Enfin, la Cour souligne néanmoins que, dès lors que l’accord ADPIC lie l’Union et, partant, prime les actes du droit dérivé de l’Union, ces derniers doivent être interprétés, dans la mesure du possible, en conformité avec les stipulations de cet accord. Il s’ensuit que le règlement no 6/2002 doit être interprété, dans la mesure du possible, en conformité avec les règles énoncées par les articles de la convention de Paris, dont notamment l’article 4 de celle-ci, qui sont incorporées dans l’accord ADPIC.

En deuxième lieu, la Cour constate que le Tribunal a commis une erreur de droit, en ce qu’il a manifestement outrepassé les limites d’une interprétation conforme de l’article 41, paragraphe 1, du règlement no 6/2002 et procédé, en réalité, à une application directe de l’article 4 de la convention de Paris, tel qu’interprété par cette juridiction, au détriment du libellé clair de cet article 41, paragraphe 1, et en méconnaissance du caractère exhaustif de ce dernier.

En effet, il résulte de manière non équivoque du libellé clair et du caractère exhaustif dudit article 41, paragraphe 1, que, d’une part, une demande internationale déposée en vertu du TCB est susceptible de fonder un droit de priorité, en application de cette disposition, uniquement pour autant que la demande internationale en question ait pour objet un modèle d’utilité et, d’autre part, le délai pour revendiquer ce droit de priorité sur le fondement d’une telle demande est celui de six mois, expressément fixé à ladite disposition.

En troisième lieu, s’agissant de l’interprétation de l’article 4 de la convention de Paris retenue par le Tribunal, selon laquelle cette disposition permet de revendiquer la priorité d’une « demande internationale de brevet » antérieure lors du dépôt d’une demande de dessin ou modèle postérieure dans un délai de douze mois, la Cour relève que cette interprétation est également entachée d’erreurs de droit.

En effet, il résulte d’une lecture combinée des sections A, C et E de cet article 4 que celui-ci ne permet pas une telle revendication de priorité et donc, a fortiori, ne prévoit pas de règles relatives au délai imparti au déposant à cet effet.

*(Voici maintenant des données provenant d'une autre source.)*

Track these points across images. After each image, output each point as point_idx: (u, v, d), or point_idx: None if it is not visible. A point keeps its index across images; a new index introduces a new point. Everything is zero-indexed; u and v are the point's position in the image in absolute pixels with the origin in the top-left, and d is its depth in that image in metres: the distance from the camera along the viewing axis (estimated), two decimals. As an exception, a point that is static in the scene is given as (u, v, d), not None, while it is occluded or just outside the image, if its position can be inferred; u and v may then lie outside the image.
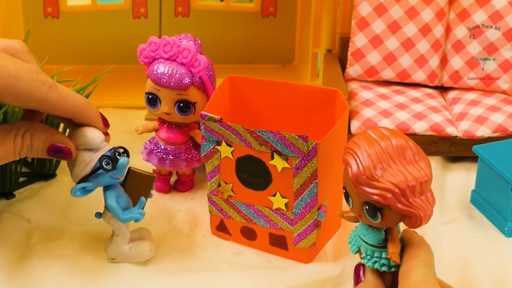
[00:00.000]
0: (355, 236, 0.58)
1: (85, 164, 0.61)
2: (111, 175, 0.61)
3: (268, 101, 0.72)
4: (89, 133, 0.61)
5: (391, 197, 0.51)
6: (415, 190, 0.52)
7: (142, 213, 0.63)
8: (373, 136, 0.53)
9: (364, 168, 0.51)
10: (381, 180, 0.51)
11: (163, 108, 0.71)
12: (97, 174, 0.61)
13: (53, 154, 0.60)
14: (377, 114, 0.83)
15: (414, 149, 0.53)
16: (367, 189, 0.52)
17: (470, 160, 0.82)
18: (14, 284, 0.62)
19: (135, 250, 0.65)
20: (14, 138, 0.58)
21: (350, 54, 0.90)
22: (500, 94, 0.88)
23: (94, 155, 0.60)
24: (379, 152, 0.52)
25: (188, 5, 1.01)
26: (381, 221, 0.53)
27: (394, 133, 0.53)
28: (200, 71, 0.69)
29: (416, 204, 0.52)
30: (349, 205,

Ainsi, seule une demande internationale déposée en vertu du TCB portant sur un modèle d’utilité est susceptible de donner lieu à un droit de priorité pour une demande de dessin ou modèle en vertu dudit article 4, et ce dans le délai de six mois visé à sa section E, paragraphe 1.

Eu égard à l’ensemble de ces éléments, la Cour accueille le moyen unique du pourvoi, annule l’arrêt du Tribunal et statue sur le recours en première instance, en le rejetant.

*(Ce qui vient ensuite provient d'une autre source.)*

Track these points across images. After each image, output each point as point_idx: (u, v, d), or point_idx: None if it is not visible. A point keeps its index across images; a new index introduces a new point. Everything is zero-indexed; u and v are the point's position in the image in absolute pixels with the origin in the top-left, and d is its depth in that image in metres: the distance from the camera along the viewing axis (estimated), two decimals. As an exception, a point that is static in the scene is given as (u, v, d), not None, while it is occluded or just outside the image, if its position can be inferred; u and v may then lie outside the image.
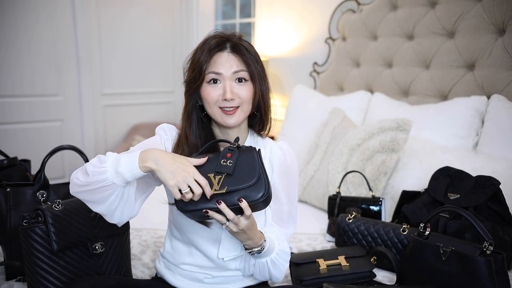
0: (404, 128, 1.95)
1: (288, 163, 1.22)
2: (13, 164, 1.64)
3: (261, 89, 1.15)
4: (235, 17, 3.92)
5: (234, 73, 1.11)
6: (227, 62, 1.10)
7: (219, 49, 1.11)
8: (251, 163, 1.01)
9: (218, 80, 1.11)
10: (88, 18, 3.48)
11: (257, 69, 1.13)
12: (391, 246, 1.50)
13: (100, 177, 0.97)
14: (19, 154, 2.02)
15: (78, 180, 1.00)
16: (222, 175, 1.00)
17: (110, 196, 1.00)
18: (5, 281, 1.34)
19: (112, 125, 3.81)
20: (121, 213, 1.05)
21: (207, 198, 0.98)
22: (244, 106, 1.13)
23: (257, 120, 1.22)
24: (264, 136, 1.24)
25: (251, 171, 1.00)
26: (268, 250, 1.11)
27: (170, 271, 1.25)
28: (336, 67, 2.87)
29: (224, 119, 1.12)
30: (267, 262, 1.14)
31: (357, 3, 2.74)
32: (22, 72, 3.24)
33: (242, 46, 1.12)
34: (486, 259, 1.16)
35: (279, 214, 1.22)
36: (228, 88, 1.10)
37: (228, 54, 1.11)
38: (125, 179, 0.99)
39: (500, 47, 2.01)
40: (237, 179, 0.99)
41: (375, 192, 1.92)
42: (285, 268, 1.18)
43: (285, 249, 1.16)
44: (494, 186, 1.50)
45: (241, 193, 0.98)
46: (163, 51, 3.96)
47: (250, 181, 0.99)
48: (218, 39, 1.11)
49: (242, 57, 1.11)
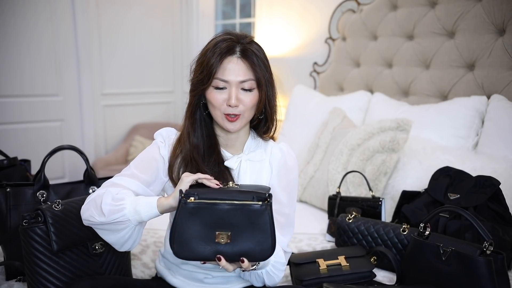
0: (404, 128, 1.95)
1: (288, 164, 1.22)
2: (13, 164, 1.64)
3: (267, 94, 1.16)
4: (235, 17, 3.92)
5: (241, 83, 1.11)
6: (235, 69, 1.11)
7: (229, 53, 1.11)
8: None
9: (224, 87, 1.12)
10: (88, 18, 3.48)
11: (265, 76, 1.14)
12: (391, 246, 1.50)
13: (117, 214, 1.03)
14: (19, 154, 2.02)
15: (94, 219, 1.06)
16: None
17: (123, 230, 1.06)
18: (5, 281, 1.34)
19: (112, 125, 3.81)
20: (130, 245, 1.13)
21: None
22: (246, 113, 1.14)
23: (262, 123, 1.22)
24: (266, 137, 1.25)
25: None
26: (262, 265, 1.11)
27: (170, 271, 1.25)
28: (336, 67, 2.87)
29: (225, 124, 1.14)
30: (263, 273, 1.14)
31: (357, 3, 2.74)
32: (22, 72, 3.24)
33: (252, 51, 1.12)
34: (486, 259, 1.16)
35: (277, 217, 1.21)
36: (233, 95, 1.10)
37: (238, 59, 1.11)
38: (142, 218, 1.05)
39: (500, 47, 2.01)
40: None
41: (375, 192, 1.92)
42: (280, 277, 1.18)
43: (280, 260, 1.16)
44: (494, 186, 1.50)
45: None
46: (163, 51, 3.97)
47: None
48: (229, 42, 1.11)
49: (251, 63, 1.11)
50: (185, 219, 0.95)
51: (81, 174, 1.56)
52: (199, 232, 0.96)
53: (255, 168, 1.20)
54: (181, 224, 0.95)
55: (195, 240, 0.96)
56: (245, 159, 1.20)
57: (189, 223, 0.95)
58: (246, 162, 1.20)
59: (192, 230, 0.96)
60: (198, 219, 0.95)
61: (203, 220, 0.95)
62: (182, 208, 0.96)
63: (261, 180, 1.20)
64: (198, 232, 0.96)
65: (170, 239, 0.96)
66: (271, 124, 1.22)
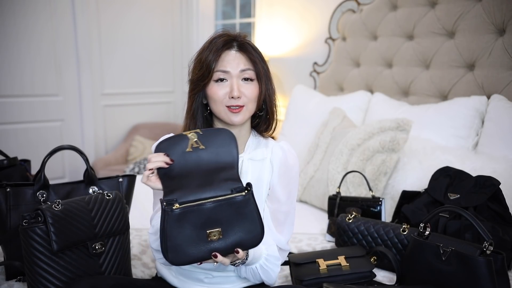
0: (404, 128, 1.95)
1: (289, 163, 1.22)
2: (13, 164, 1.64)
3: (267, 88, 1.17)
4: (235, 17, 3.92)
5: (241, 72, 1.13)
6: (235, 60, 1.12)
7: (227, 47, 1.13)
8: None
9: (225, 79, 1.13)
10: (88, 18, 3.48)
11: (264, 69, 1.16)
12: (391, 246, 1.50)
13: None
14: (19, 154, 2.02)
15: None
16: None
17: None
18: (5, 281, 1.34)
19: (112, 125, 3.81)
20: None
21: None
22: (249, 105, 1.15)
23: (262, 121, 1.23)
24: (267, 136, 1.25)
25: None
26: (254, 259, 1.10)
27: (170, 271, 1.25)
28: (336, 67, 2.87)
29: (230, 117, 1.14)
30: (257, 268, 1.14)
31: (357, 3, 2.74)
32: (22, 72, 3.24)
33: (249, 45, 1.15)
34: (486, 259, 1.16)
35: (276, 215, 1.21)
36: (235, 86, 1.12)
37: (236, 52, 1.14)
38: None
39: (500, 47, 2.01)
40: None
41: (375, 192, 1.92)
42: (276, 273, 1.17)
43: (274, 254, 1.15)
44: (494, 186, 1.50)
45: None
46: (163, 51, 3.96)
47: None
48: (226, 37, 1.14)
49: (249, 55, 1.14)
50: (174, 226, 0.94)
51: (81, 174, 1.56)
52: (190, 235, 0.95)
53: (256, 168, 1.20)
54: (171, 231, 0.94)
55: (188, 243, 0.95)
56: (247, 158, 1.20)
57: (178, 228, 0.94)
58: (248, 162, 1.20)
59: (183, 235, 0.95)
60: (186, 223, 0.95)
61: (192, 223, 0.95)
62: (168, 217, 0.94)
63: (262, 179, 1.20)
64: (189, 235, 0.95)
65: (163, 249, 0.94)
66: (272, 121, 1.23)
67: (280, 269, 1.19)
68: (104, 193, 1.30)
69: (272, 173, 1.21)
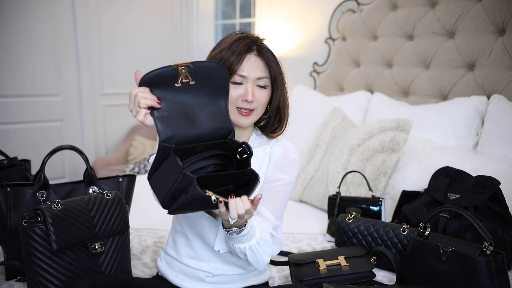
0: (404, 128, 1.95)
1: (290, 156, 1.22)
2: (13, 164, 1.64)
3: (281, 94, 1.22)
4: (235, 17, 3.92)
5: (258, 79, 1.17)
6: (253, 66, 1.16)
7: (248, 51, 1.17)
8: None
9: (241, 82, 1.16)
10: (88, 18, 3.48)
11: (279, 73, 1.21)
12: (391, 246, 1.50)
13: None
14: (19, 154, 2.01)
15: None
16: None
17: None
18: (5, 281, 1.34)
19: (112, 125, 3.81)
20: None
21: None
22: (258, 109, 1.19)
23: (271, 123, 1.25)
24: (273, 137, 1.27)
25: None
26: (248, 234, 1.06)
27: (171, 270, 1.25)
28: (336, 67, 2.87)
29: (238, 119, 1.17)
30: (246, 248, 1.08)
31: (357, 3, 2.74)
32: (22, 72, 3.24)
33: (267, 49, 1.20)
34: (486, 259, 1.16)
35: (269, 192, 1.18)
36: (250, 91, 1.15)
37: (255, 57, 1.17)
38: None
39: (500, 47, 2.01)
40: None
41: (375, 192, 1.92)
42: (265, 260, 1.13)
43: (266, 239, 1.11)
44: (494, 186, 1.50)
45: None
46: (163, 51, 3.96)
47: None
48: (248, 41, 1.17)
49: (267, 61, 1.19)
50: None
51: (81, 174, 1.56)
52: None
53: (256, 164, 1.20)
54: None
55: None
56: None
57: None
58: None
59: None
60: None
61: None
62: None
63: (258, 172, 1.18)
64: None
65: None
66: (284, 125, 1.26)
67: (270, 258, 1.15)
68: (104, 193, 1.30)
69: (268, 165, 1.21)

1      Arrêt du 14 avril 2021, The KaiKai Company Jaeger Wichmann/EUIPO (Appareils et articles de gymnastique ou de sport) (T‑579/19, EU:T:2021:186).


2      Le TCB a été conclu à Washington le 19 juin 1970 et modifié en dernier lieu le 3 octobre 2001 (Recueil des traités des Nations unies, vol. 1160, no 18336, p. 231).

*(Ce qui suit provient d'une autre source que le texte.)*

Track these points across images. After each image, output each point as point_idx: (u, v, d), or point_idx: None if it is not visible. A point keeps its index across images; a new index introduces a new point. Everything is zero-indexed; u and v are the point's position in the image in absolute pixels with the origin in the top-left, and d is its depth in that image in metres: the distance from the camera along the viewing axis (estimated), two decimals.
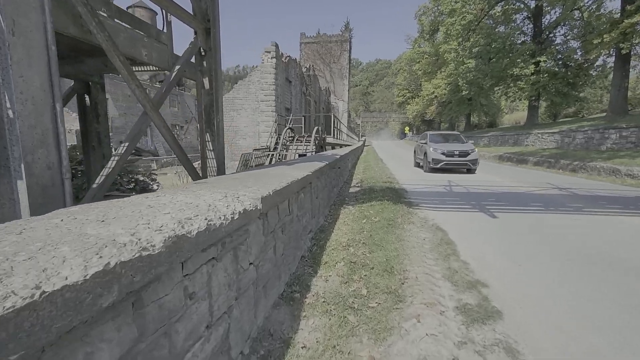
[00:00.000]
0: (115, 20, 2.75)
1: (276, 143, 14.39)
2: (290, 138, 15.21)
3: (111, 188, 4.23)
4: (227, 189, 2.02)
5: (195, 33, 3.32)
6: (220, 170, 3.59)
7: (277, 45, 17.90)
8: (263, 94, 17.69)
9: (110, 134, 21.92)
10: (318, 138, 14.95)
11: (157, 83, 29.33)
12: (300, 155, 12.61)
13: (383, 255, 3.34)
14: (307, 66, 31.76)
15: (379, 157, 20.09)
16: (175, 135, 34.09)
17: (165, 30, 3.45)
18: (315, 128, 14.92)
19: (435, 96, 38.55)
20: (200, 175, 3.58)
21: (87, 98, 3.77)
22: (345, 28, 54.79)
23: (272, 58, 17.56)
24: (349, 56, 54.18)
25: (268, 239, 2.26)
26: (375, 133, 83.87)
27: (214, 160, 3.51)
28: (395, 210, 5.27)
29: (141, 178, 5.97)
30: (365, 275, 2.88)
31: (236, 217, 1.57)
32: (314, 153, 12.92)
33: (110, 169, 2.32)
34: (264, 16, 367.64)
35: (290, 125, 16.04)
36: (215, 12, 3.40)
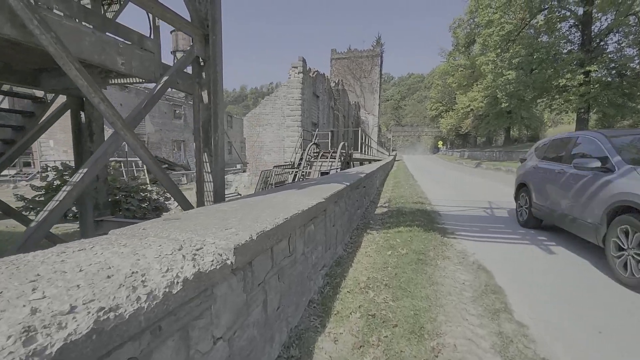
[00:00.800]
0: (79, 21, 2.44)
1: (300, 159, 13.99)
2: (315, 154, 14.75)
3: (102, 212, 3.92)
4: (193, 232, 1.52)
5: (192, 40, 2.97)
6: (219, 195, 3.13)
7: (304, 60, 17.83)
8: (289, 109, 17.56)
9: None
10: (344, 154, 14.38)
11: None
12: (322, 173, 12.05)
13: (410, 305, 2.67)
14: (336, 81, 31.68)
15: (410, 172, 19.08)
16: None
17: (152, 36, 3.11)
18: (341, 143, 14.38)
19: (471, 109, 36.82)
20: (197, 200, 3.17)
21: (82, 115, 3.54)
22: (376, 43, 54.62)
23: (299, 73, 17.47)
24: (380, 71, 53.70)
25: (253, 294, 1.72)
26: (406, 147, 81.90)
27: (212, 183, 3.07)
28: (427, 240, 4.54)
29: (155, 196, 5.76)
30: (386, 337, 2.24)
31: (177, 289, 1.04)
32: (339, 170, 12.32)
33: (58, 202, 1.91)
34: (297, 28, 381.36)
35: (316, 141, 15.62)
36: (215, 16, 3.02)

3      Règlement (CE) no 6/2002 du Conseil, du 12 décembre 2001, sur les dessins ou modèles communautaires (JO 2002, L 3, p. 1).


4      Convention de Paris pour la protection de la propriété industrielle, signée à Paris le 20 mars 1883, révisée en dernier lieu à Stockholm le 14 juillet 1967 et modifiée le 28 septembre 1979 (Recueil des traités des Nations unies, vol. 828, no 11851, p. 305).


5      Ordonnance du 10 décembre 2021, EUIPO/The KaiKai Company Jaeger Wichmann (C‑382/21 P, EU:C:2021:1050).


6      L’accord sur les aspects des droits de propriété intellectuelle qui touchent au commerce (ADPIC), constitue l’annexe 1 C de l’accord instituant l’Organisation mondiale du commerce (OMC) qui a été signé à Marrakech le 15 avril 1994 et approuvé par la décision 94/800/CE du Conseil, du 22 décembre 1994, relative à la conclusion au nom de la Communauté européenne, pour ce qui concerne les matières relevant de ses compétences, des accords des négociations multilatérales du cycle de l’Uruguay (1986-1994) (JO 1994, L 336, p. 1).